LONDON, Aug twenty five (Reuters) – Virgin Atlantic’s trade creditors voted on Tuesday in favour of a 1.2 billion pound ($1.6 billion) rescue plan, moving the commercial airline a step closer to doing a restructuring developed to secure its succeeding outside of the coronavirus crisis.
Virgin Atlantic agreed the deal with shareholders & financial as well as other significant creditors in July, in addition, on Tuesday smaller suppliers that the carrier owed money to also endorsed it.

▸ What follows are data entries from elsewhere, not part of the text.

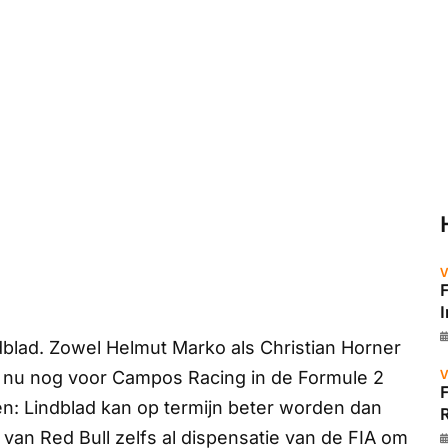
V
blad. Zowel Helmut Marko als Christian Horner
V
ie nu nog voor Campos Racing in de Formule 2
en: Lindblad kan op termijn beter worden dan
R
van Red Bull zelfs al dispensatie van de FIA om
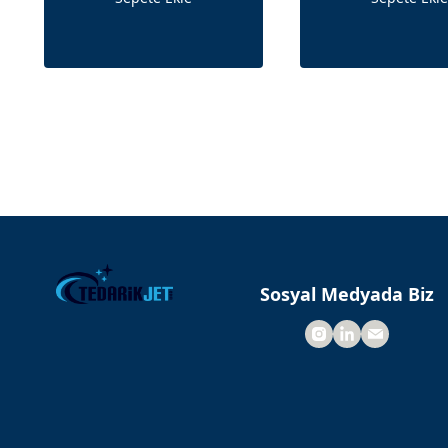
Sosyal Medyada Biz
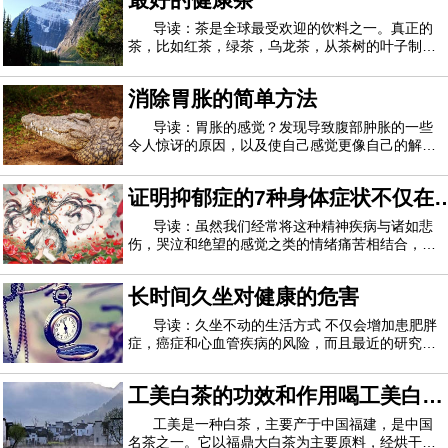
以小于80微米的分子颗粒形成的喷雾流作用于皮
肤，活性水分子和纯氧迅速进入皮肤深层，使皮
导读：茶是全球最受欢迎的饮料之一。真正的
茶，比如红茶，绿茶，乌龙茶，从茶树的叶子制成
茶树。凉茶或康乃馨是由多种植物制成的。真正的
茶和凉茶都富含促进健康的植物化学物质，并且不
消除胃胀的简单方法
含卡路里，因此请毫不犹豫地冲泡一杯。红茶为了
制作红茶，茶树的叶子会被擦伤并使其枯萎
导读：胃胀的感觉？发现导致腹部肿胀的一些
令人惊讶的原因，以及使自己感觉更像自己的解决
方案。要么牛仔裤缩紧，要么肚皮长大，很可能是
后者。您正在正确地锻炼和饮食，那么腹胀怎么
证明抑郁症的7种身体症状不仅在
了？有时罪魁祸首很明显（你好，荷尔蒙和昨晚的
墨西哥卷饼！），但其他时候则是你的健康习惯
您的脑海中
导读：虽然我们经常将这种精神疾病与诸如悲
伤，哭泣和绝望的感觉之类的情绪痛苦相结合，研
究可信来源 表明抑郁症也可以表现为身体上的疼
痛。尽管我们并不经常将抑郁症视为身体上的痛
长时间久坐对健康的危害
苦，但某些文化确实如此，尤其是那些公开谈论心
理健康的“禁忌”文化。例如，在中国和韩国文
导读：久坐不动的生活方式 不仅会增加患肥胖
症，癌症和心血管疾病的风险，而且最近的研究表
明，静坐至少30分钟会对身体产生不利影响。什么
是“坐骨病”？这是大众媒体上使用的标签，用于描
工美白茶的功效和作用喝工美白茶
述因坐太久而造成的有害影响。研究表明，每次坐
下至少30分钟而没有站起来或进行其他体
的好处
工美是一种白茶，主要产于中国福建，是中国
名茶之一。它以福鼎大白茶为主要原料，经烘干、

“Today, Virgin Atlantic has gotten to a major milestone in safeguarding its future, securing the heavy support of all the four creditor classes, including 99 % support from trade creditors which voted in favour of the plan,” a sp
“Achieving the milestone places Virgin Atlantic in a place to rebuild its balance sheet, reestablish customer confidence and welcome passengers back again to the skies once they’re ready to travel.”
The airline, 51 % owned by Richard Branson’s Virgin Group and 49 % by U.S. airline Delta DAL.N, has had to shut its base at London’s Gatwick Airport and cut over 3,500 jobs to contend with fallout from COVID 19.
The pandemic has grounded planes and hammered need for air travel.
Virgin Atlantic had reported to a court filing of August it will run out of money by the tail end of September unless of course the recapitalisation approach was authorized.
A hearing at London’s High Court is actually scheduled for Sept two to approve the weight loss plan.
“We stay certain that the program belongs to the absolute best impact for Virgin Atlantic and all its creditors and believe that the court will exercise the energy of its to sanction the restructuring plan,” the spokeswoman said.
A procedural hearing is due for Sept 3 in the United States so that the offer could be recognised there.